ACTIVITY ▸ Copy out all the text read from the pages in the data below, word for word and line for line. Leave the pictures out of your answer.

=== Section Start ===

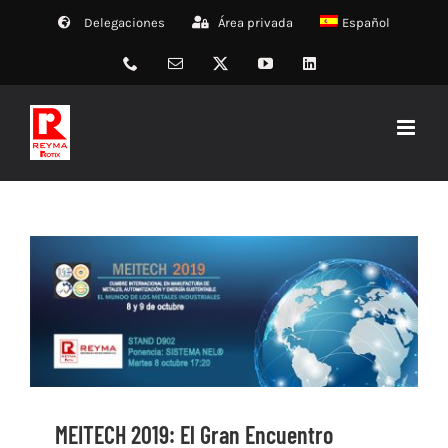
Saltar
Delegaciones
Área privada
Español
al
contenido
Phone
Correo
X
YouTube
LinkedIn
electrónico
MEITECH 2019: El Gran Encuentro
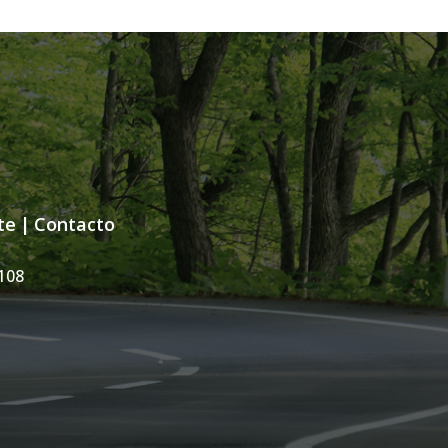
te
|
Contacto
108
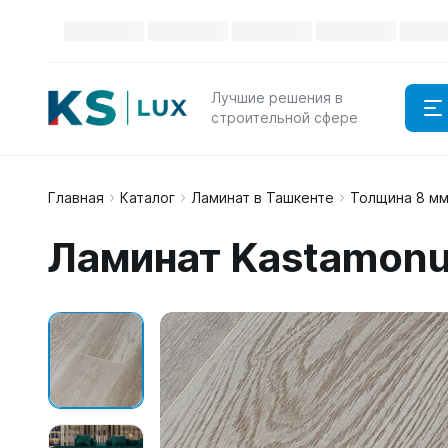
Лучшие решения в
строительной сфере
Главная
Каталог
Ламинат в Ташкенте
Толщина 8 м
Ламинат Kastamonu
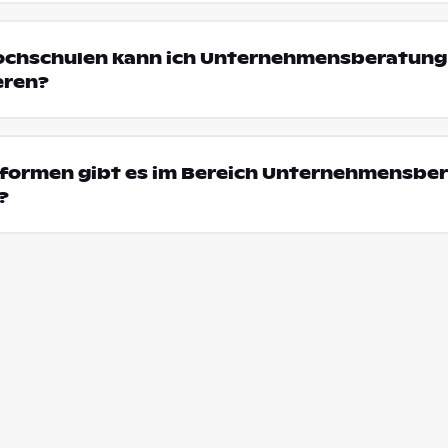
Hochschulen kann ich Unternehmensberatung 
eren?
formen gibt es im Bereich Unternehmensber
?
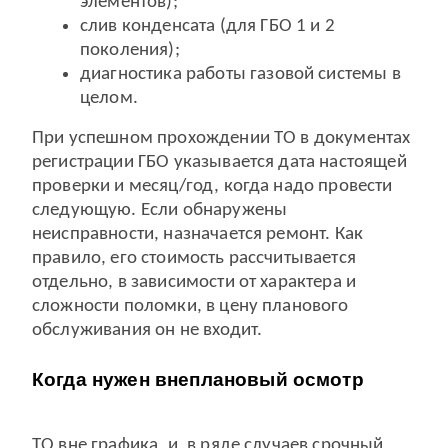
элементов);
слив конденсата (для ГБО 1 и 2
поколения);
диагностика работы газовой системы в
целом.
При успешном прохождении ТО в документах
регистрации ГБО указывается дата настоящей
проверки и месяц/год, когда надо провести
следующую. Если обнаружены
неисправности, назначается ремонт. Как
правило, его стоимость рассчитывается
отдельно, в зависимости от характера и
сложности поломки, в цену планового
обслуживания он не входит.
Когда нужен внеплановый осмотр
ТО вне графика, и, в ряде случаев срочный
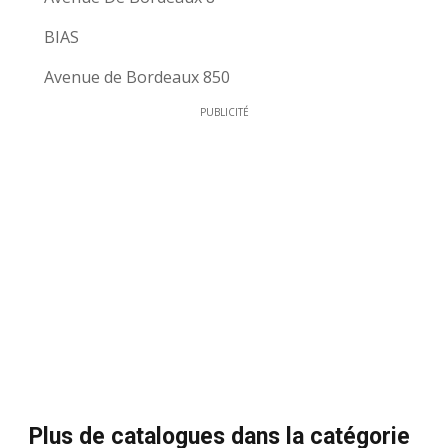
BIAS
Avenue de Bordeaux 850
PUBLICITÉ
Plus de catalogues dans la catégorie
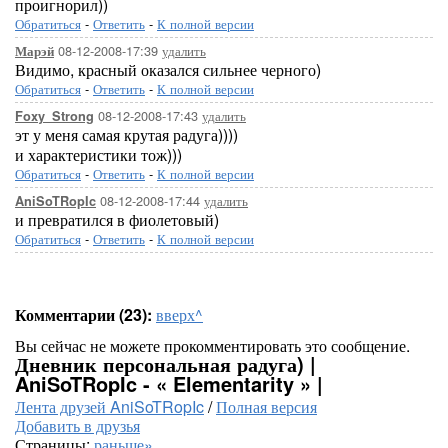
проигнорил))
Обратиться
-
Ответить
-
К полной версии
08-12-2008-17:39
удалить
Марэй
Видимо, красный оказался сильнее черного)
Обратиться
-
Ответить
-
К полной версии
08-12-2008-17:43
удалить
Foxy_Strong
эт у меня самая крутая радуга))))
и характеристики тож)))
Обратиться
-
Ответить
-
К полной версии
08-12-2008-17:44
удалить
AniSoTRopIc
и превратился в фиолетовый)
Обратиться
-
Ответить
-
К полной версии
Комментарии (23):
вверх^
Вы сейчас не можете прокомментировать это сообщение.
Дневник персональная радуга) |
AniSoTRopIc - « Elementarity » |
Лента друзей AniSoTRopIc
/
Полная версия
Добавить в друзья
Страницы:
раньше»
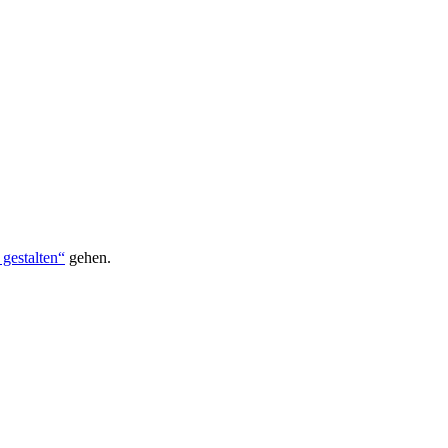
 gestalten“
gehen.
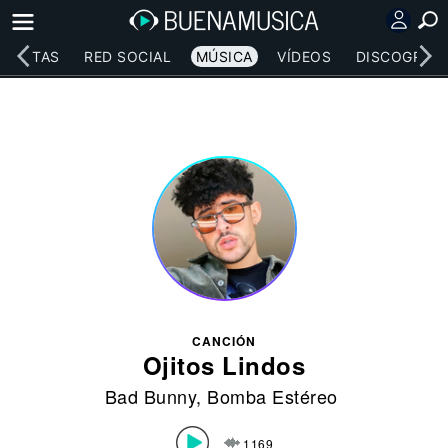
RTISTAS
RED SOCIAL
MÚSICA
VÍDEOS
DISCOGRAFÍ
CANCIÓN
Ojitos Lindos
Bad Bunny
,
Bomba Estéreo
1169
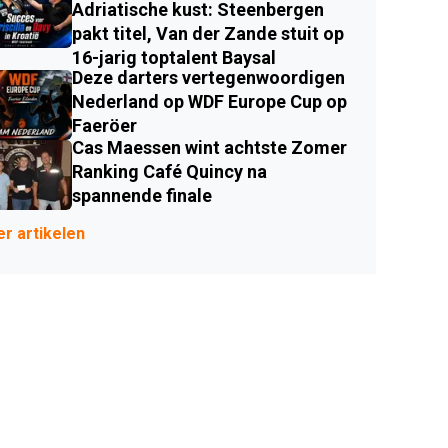
Adriatische kust: Steenbergen
pakt titel, Van der Zande stuit op
16-jarig toptalent Baysal
Deze darters vertegenwoordigen
Nederland op WDF Europe Cup op
Faeröer
Cas Maessen wint achtste Zomer
Ranking Café Quincy na
spannende finale
r artikelen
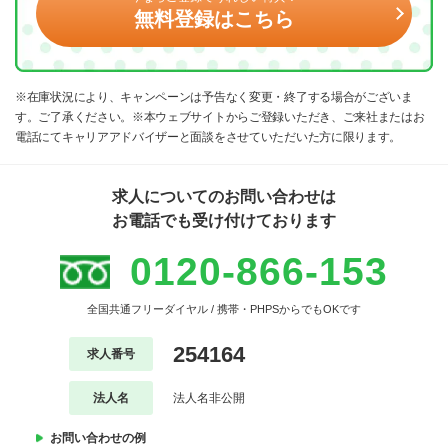
無料登録はこちら
※在庫状況により、キャンペーンは予告なく変更・終了する場合がございま
す。ご了承ください。※本ウェブサイトからご登録いただき、ご来社またはお
電話にてキャリアアドバイザーと面談をさせていただいた方に限ります。
求人についてのお問い合わせは
お電話でも受け付けております
0120-866-153
全国共通フリーダイヤル / 携帯・PHPSからでもOKです
254164
求人番号
法人名
法人名非公開
お問い合わせの例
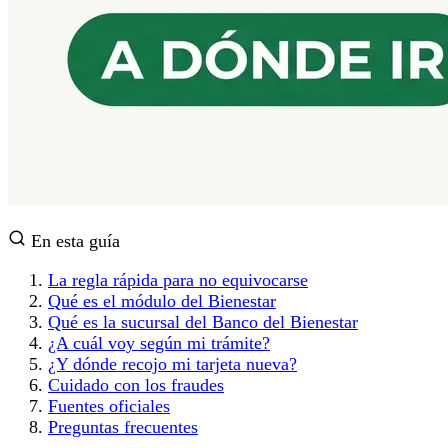
En esta guía
La regla rápida para no equivocarse
Qué es el módulo del Bienestar
Qué es la sucursal del Banco del Bienestar
¿A cuál voy según mi trámite?
¿Y dónde recojo mi tarjeta nueva?
Cuidado con los fraudes
Fuentes oficiales
Preguntas frecuentes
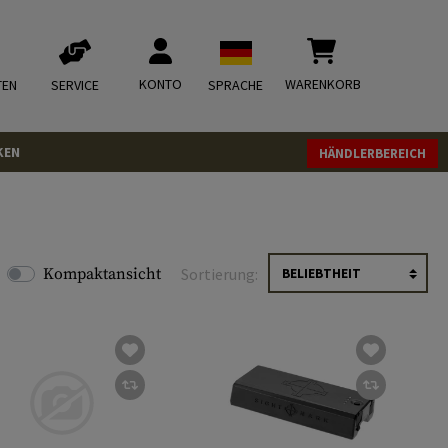
KONTO
WARENKORB
TEN
SERVICE
SPRACHE
KEN
HÄNDLERBEREICH
Kompaktansicht
Sortierung:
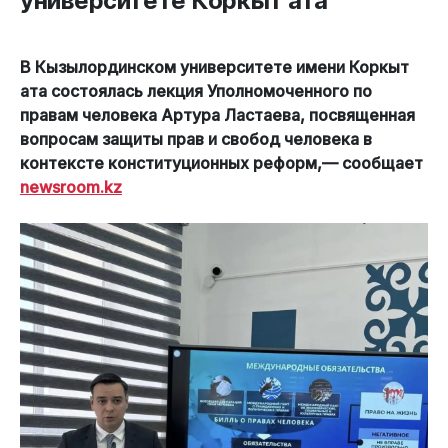
университете Коркыт ата
В Кызылординском университете имени Коркыт
ата состоялась лекция Уполномоченного по
правам человека Артура Ластаева, посвященная
вопросам защиты прав и свобод человека в
контексте конституционных реформ,— сообщает
newsroom.kz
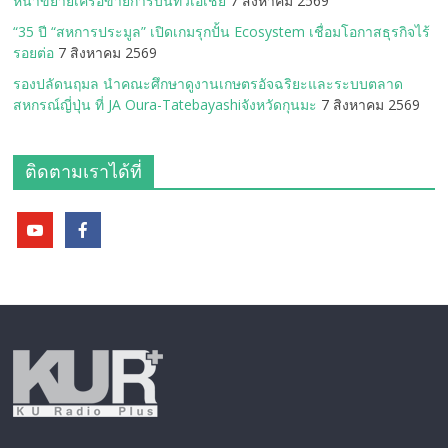
หน้าขยายเครือข่ายการบินทั่วเอเชีย
7 สิงหาคม 2569
“35 ปี “สหการประมูล” เปิดเกมรุกปั้น Ecosystem เชื่อมโอกาสธุรกิจไร้
รอยต่อ
7 สิงหาคม 2569
รองปลัดนฤมล นำคณะศึกษาดูงานเกษตรอัจฉริยะและระบบตลาด
สหกรณ์ญี่ปุ่น ที่ JA Oura-Tatebayashiจังหวัดกุนมะ
7 สิงหาคม 2569
ติดตามเราได้ที่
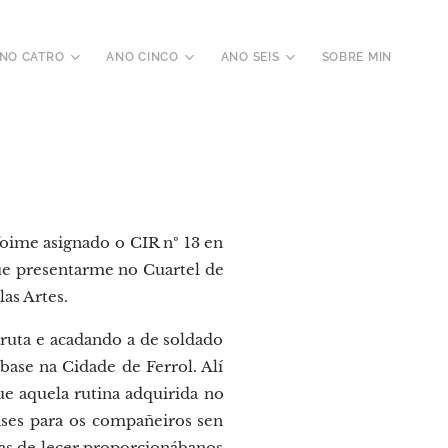
NO CATRO
ANO CINCO
ANO SEIS
SOBRE MIN
oime asignado o CIR nº 13 en
que presentarme no Cuartel de
as Artes.
cruta e acadando a de soldado
 base na Cidade de Ferrol. Alí
ue aquela rutina adquirida no
lases para os compañeiros sen
oras de lecer proporcionábanos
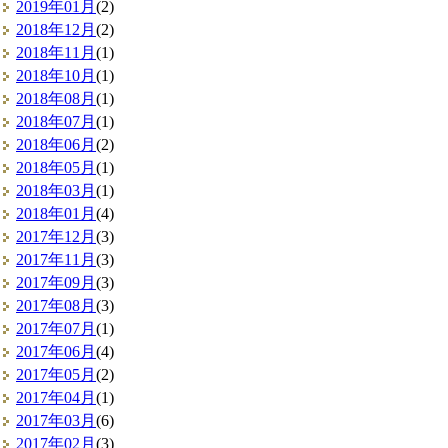
2019年01月
(2)
2018年12月
(2)
2018年11月
(1)
2018年10月
(1)
2018年08月
(1)
2018年07月
(1)
2018年06月
(2)
2018年05月
(1)
2018年03月
(1)
2018年01月
(4)
2017年12月
(3)
2017年11月
(3)
2017年09月
(3)
2017年08月
(3)
2017年07月
(1)
2017年06月
(4)
2017年05月
(2)
2017年04月
(1)
2017年03月
(6)
2017年02月
(3)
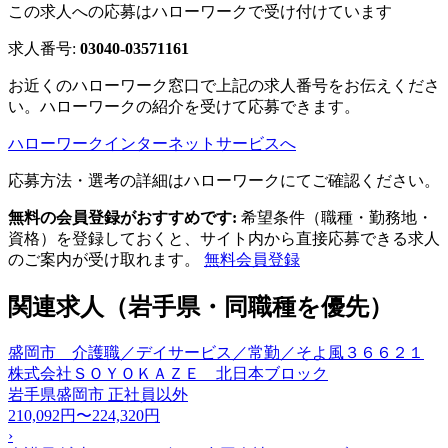
この求人への応募はハローワークで受け付けています
求人番号:
03040-03571161
お近くのハローワーク窓口で上記の求人番号をお伝えくださ
い。ハローワークの紹介を受けて応募できます。
ハローワークインターネットサービスへ
応募方法・選考の詳細はハローワークにてご確認ください。
無料の会員登録がおすすめです:
希望条件（職種・勤務地・
資格）を登録しておくと、サイト内から直接応募できる求人
のご案内が受け取れます。
無料会員登録
関連求人（岩手県・同職種を優先）
盛岡市 介護職／デイサービス／常勤／そよ風３６６２１
株式会社ＳＯＹＯＫＡＺＥ 北日本ブロック
岩手県盛岡市
正社員以外
210,092円〜224,320円
›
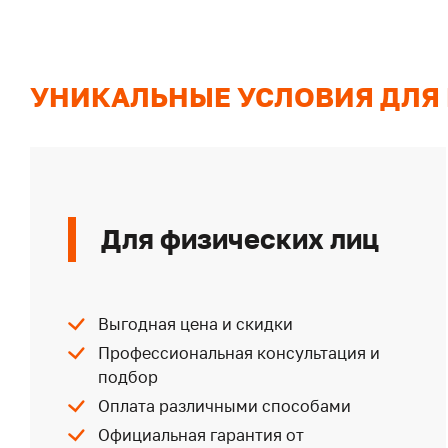
УНИКАЛЬНЫЕ УСЛОВИЯ ДЛЯ
Для физических лиц
Выгодная цена и скидки
Профессиональная консультация и
подбор
Оплата различными способами
Официальная гарантия от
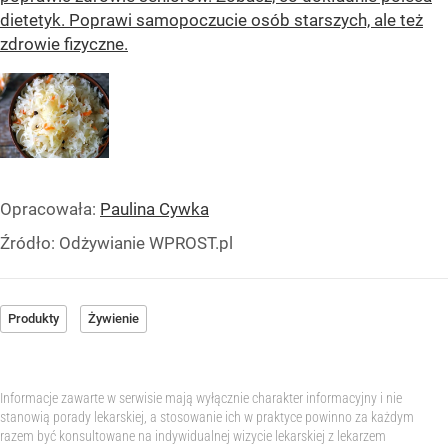
dietetyk. Poprawi samopoczucie osób starszych, ale też
zdrowie fizyczne.
Opracowała:
Paulina Cywka
Źródło:
Odżywianie WPROST.pl
Produkty
Żywienie
Informacje zawarte w serwisie mają wyłącznie charakter informacyjny i nie
stanowią porady lekarskiej, a stosowanie ich w praktyce powinno za każdym
razem być konsultowane na indywidualnej wizycie lekarskiej z lekarzem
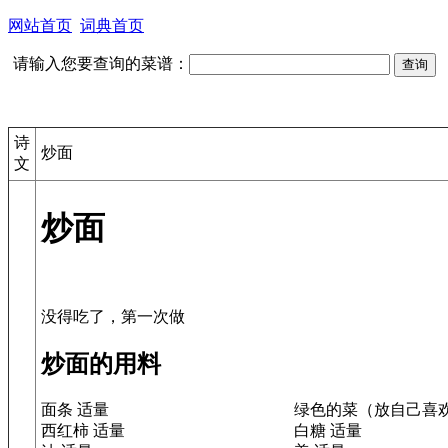
网站首页
词典首页
请输入您要查询的菜谱：
诗
炒面
文
炒面
炒面的用料
面条 适量
绿色的菜（放自己喜欢
西红柿 适量
白糖 适量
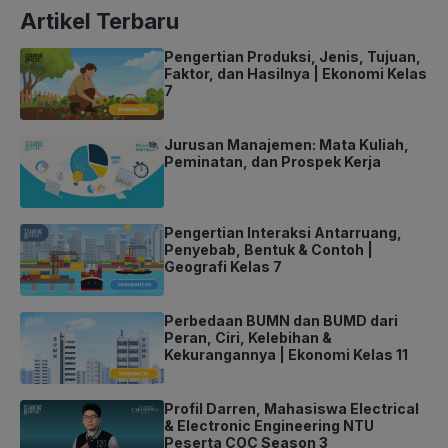
Artikel Terbaru
Pengertian Produksi, Jenis, Tujuan,
Faktor, dan Hasilnya | Ekonomi Kelas
7
Jurusan Manajemen: Mata Kuliah,
Peminatan, dan Prospek Kerja
Pengertian Interaksi Antarruang,
Penyebab, Bentuk & Contoh |
Geografi Kelas 7
Perbedaan BUMN dan BUMD dari
Peran, Ciri, Kelebihan &
Kekurangannya | Ekonomi Kelas 11
Profil Darren, Mahasiswa Electrical
& Electronic Engineering NTU
Peserta COC Season 3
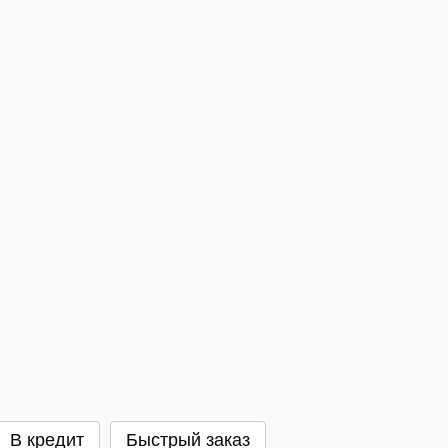
В кредит
Быстрый заказ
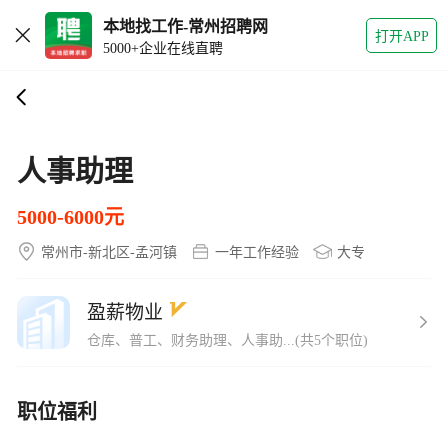
本地找工作-常州招聘网
打开APP
5000+企业在线直聘
人事助理
5000-6000元
常州市-新北区-孟河镇
一年工作经验
大专
盈薪物业
仓库、普工、财务助理、人事助...(共5个职位)
职位福利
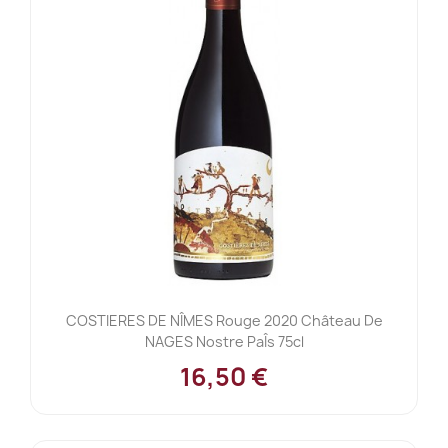
COSTIERES DE NÎMES Rouge 2020 Château De
NAGES Nostre PaÎs 75cl
16,50 €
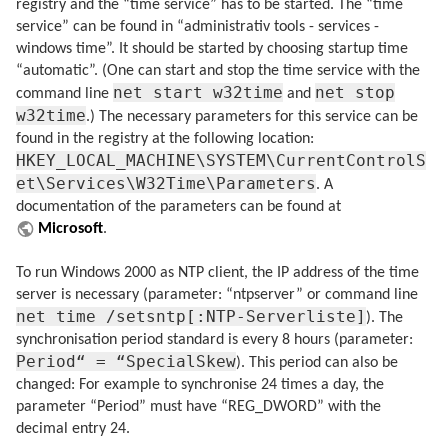
registry and the “time service” has to be started. The “time
service” can be found in “administrativ tools - services -
windows time”. It should be started by choosing startup time
“automatic”. (One can start and stop the time service with the
net start w32time
net stop
command line
and
w32time
.) The necessary parameters for this service can be
found in the registry at the following location:
HKEY_LOCAL_MACHINE\SYSTEM\CurrentControlS
et\Services\W32Time\Parameters
. A
documentation of the parameters can be found at
Microsoft
.
To run Windows 2000 as NTP client, the IP address of the time
server is necessary (parameter: “ntpserver” or command line
net time /setsntp[:NTP-Serverliste]
). The
synchronisation period standard is every 8 hours (parameter:
Period“ = “SpecialSkew
). This period can also be
changed: For example to synchronise 24 times a day, the
parameter “Period” must have “REG_DWORD” with the
decimal entry 24.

=== Section End ===

RESPONSE BELOW ▸
Saltar
Delegaciones
Área privada
Español
al
contenido
Phone
Correo
X
YouTube
LinkedIn
electrónico
MEITECH 2019: El Gran Encuentro
te
|
Contacto
108
Лучшие решения в
строительной сфере
Главная
Каталог
Ламинат в Ташкенте
Толщина 8 м
Ламинат Kastamonu
Hochschulen kann ich Unternehmensberatung 
eren?
formen gibt es im Bereich Unternehmensber
?
элементов);
слив конденсата (для ГБО 1 и 2
поколения);
диагностика работы газовой системы в
целом.
При успешном прохождении ТО в документах
регистрации ГБО указывается дата настоящей
проверки и месяц/год, когда надо провести
следующую. Если обнаружены
неисправности, назначается ремонт. Как
правило, его стоимость рассчитывается
отдельно, в зависимости от характера и
сложности поломки, в цену планового
обслуживания он не входит.
Когда нужен внеплановый осмотр
ТО вне графика, и, в ряде случаев срочный
BIAS
Avenue de Bordeaux 850
PUBLICITÉ
Plus de catalogues dans la catégorie
проигнорил))
Обратиться
-
Ответить
-
К полной версии
08-12-2008-17:39
удалить
Марэй
Видимо, красный оказался сильнее черного)
Обратиться
-
Ответить
-
К полной версии
08-12-2008-17:43
удалить
Foxy_Strong
эт у меня самая крутая радуга))))
и характеристики тож)))
Обратиться
-
Ответить
-
К полной версии
08-12-2008-17:44
удалить
AniSoTRopIc
и превратился в фиолетовый)
Обратиться
-
Ответить
-
К полной версии
Комментарии (23):
вверх^
Вы сейчас не можете прокомментировать это сообщение.
Дневник персональная радуга) |
AniSoTRopIc - « Elementarity » |
Лента друзей AniSoTRopIc
/
Полная версия
Добавить в друзья
Страницы:
раньше»
 gestalten“
gehen.
RTISTAS
RED SOCIAL
MÚSICA
VÍDEOS
DISCOGRAFÍ
CANCIÓN
Ojitos Lindos
Bad Bunny
,
Bomba Estéreo
1169
Adriatische kust: Steenbergen
pakt titel, Van der Zande stuit op
16-jarig toptalent Baysal
Deze darters vertegenwoordigen
Nederland op WDF Europe Cup op
Faeröer
Cas Maessen wint achtste Zomer
Ranking Café Quincy na
spannende finale
r artikelen
無料登録はこちら
※在庫状況により、キャンペーンは予告なく変更・終了する場合がございま
す。ご了承ください。※本ウェブサイトからご登録いただき、ご来社またはお
電話にてキャリアアドバイザーと面談をさせていただいた方に限ります。
求人についてのお問い合わせは
お電話でも受け付けております
0120-866-153
全国共通フリーダイヤル / 携帯・PHPSからでもOKです
254164
求人番号
法人名
法人名非公開
お問い合わせの例
En esta guía
La regla rápida para no equivocarse
Qué es el módulo del Bienestar
Qué es la sucursal del Banco del Bienestar
¿A cuál voy según mi trámite?
¿Y dónde recojo mi tarjeta nueva?
Cuidado con los fraudes
Fuentes oficiales
Preguntas frecuentes
KONTO
WARENKORB
TEN
SERVICE
SPRACHE
KEN
HÄNDLERBEREICH
Kompaktansicht
Sortierung:
университете Коркыт ата
В Кызылординском университете имени Коркыт
ата состоялась лекция Уполномоченного по
правам человека Артура Ластаева, посвященная
вопросам защиты прав и свобод человека в
контексте конституционных реформ,— сообщает
newsroom.kz
หน้าขยายเครือข่ายการบินทั่วเอเชีย
7 สิงหาคม 2569
“35 ปี “สหการประมูล” เปิดเกมรุกปั้น Ecosystem เชื่อมโอกาสธุรกิจไร้
รอยต่อ
7 สิงหาคม 2569
รองปลัดนฤมล นำคณะศึกษาดูงานเกษตรอัจฉริยะและระบบตลาด
สหกรณ์ญี่ปุ่น ที่ JA Oura-Tatebayashiจังหวัดกุนมะ
7 สิงหาคม 2569
ติดตามเราได้ที่
NO CATRO
ANO CINCO
ANO SEIS
SOBRE MIN
oime asignado o CIR nº 13 en
que presentarme no Cuartel de
as Artes.
cruta e acadando a de soldado
 base na Cidade de Ferrol. Alí
ue aquela rutina adquirida no
lases para os compañeiros sen
oras de lecer proporcionábanos
2019年01月
(2)
2018年12月
(2)
2018年11月
(1)
2018年10月
(1)
2018年08月
(1)
2018年07月
(1)
2018年06月
(2)
2018年05月
(1)
2018年03月
(1)
2018年01月
(4)
2017年12月
(3)
2017年11月
(3)
2017年09月
(3)
2017年08月
(3)
2017年07月
(1)
2017年06月
(4)
2017年05月
(2)
2017年04月
(1)
2017年03月
(6)
2017年02月
(3)
この求人への応募はハローワークで受け付けています
求人番号:
03040-03571161
お近くのハローワーク窓口で上記の求人番号をお伝えくださ
い。ハローワークの紹介を受けて応募できます。
ハローワークインターネットサービスへ
応募方法・選考の詳細はハローワークにてご確認ください。
無料の会員登録がおすすめです:
希望条件（職種・勤務地・
資格）を登録しておくと、サイト内から直接応募できる求人
のご案内が受け取れます。
無料会員登録
関連求人（岩手県・同職種を優先）
盛岡市 介護職／デイサービス／常勤／そよ風３６６２１
株式会社ＳＯＹＯＫＡＺＥ 北日本ブロック
岩手県盛岡市
正社員以外
210,092円〜224,320円
›
УНИКАЛЬНЫЕ УСЛОВИЯ ДЛЯ
Для физических лиц
Выгодная цена и скидки
Профессиональная консультация и
подбор
Оплата различными способами
Официальная гарантия от
dietetyk. Poprawi samopoczucie osób starszych, ale też
zdrowie fizyczne.
Opracowała:
Paulina Cywka
Źródło:
Odżywianie WPROST.pl
Produkty
Żywienie
Informacje zawarte w serwisie mają wyłącznie charakter informacyjny i nie
stanowią porady lekarskiej, a stosowanie ich w praktyce powinno za każdym
razem być konsultowane na indywidualnej wizycie lekarskiej z lekarzem
网站首页
词典首页
请输入您要查询的菜谱：
诗
炒面
文
炒面
炒面的用料
面条 适量
绿色的菜（放自己喜欢
西红柿 适量
白糖 适量
Artikel Terbaru
Pengertian Produksi, Jenis, Tujuan,
Faktor, dan Hasilnya | Ekonomi Kelas
7
Jurusan Manajemen: Mata Kuliah,
Peminatan, dan Prospek Kerja
Pengertian Interaksi Antarruang,
Penyebab, Bentuk & Contoh |
Geografi Kelas 7
Perbedaan BUMN dan BUMD dari
Peran, Ciri, Kelebihan &
Kekurangannya | Ekonomi Kelas 11
Profil Darren, Mahasiswa Electrical
& Electronic Engineering NTU
Peserta COC Season 3
В кредит
Быстрый заказ
本地找工作-常州招聘网
打开APP
5000+企业在线直聘
人事助理
5000-6000元
常州市-新北区-孟河镇
一年工作经验
大专
盈薪物业
仓库、普工、财务助理、人事助...(共5个职位)
职位福利
COSTIERES DE NÎMES Rouge 2020 Château De
NAGES Nostre PaÎs 75cl
16,50 €
registry and the “time service” has to be started. The “time
service” can be found in “administrativ tools - services -
windows time”. It should be started by choosing startup time
“automatic”. (One can start and stop the time service with the
net start w32time
net stop
command line
and
w32time
.) The necessary parameters for this service can be
found in the registry at the following location:
HKEY_LOCAL_MACHINE\SYSTEM\CurrentControlS
et\Services\W32Time\Parameters
. A
documentation of the parameters can be found at
Microsoft
.
To run Windows 2000 as NTP client, the IP address of the time
server is necessary (parameter: “ntpserver” or command line
net time /setsntp[:NTP-Serverliste]
). The
synchronisation period standard is every 8 hours (parameter:
Period“ = “SpecialSkew
). This period can also be
changed: For example to synchronise 24 times a day, the
parameter “Period” must have “REG_DWORD” with the
decimal entry 24.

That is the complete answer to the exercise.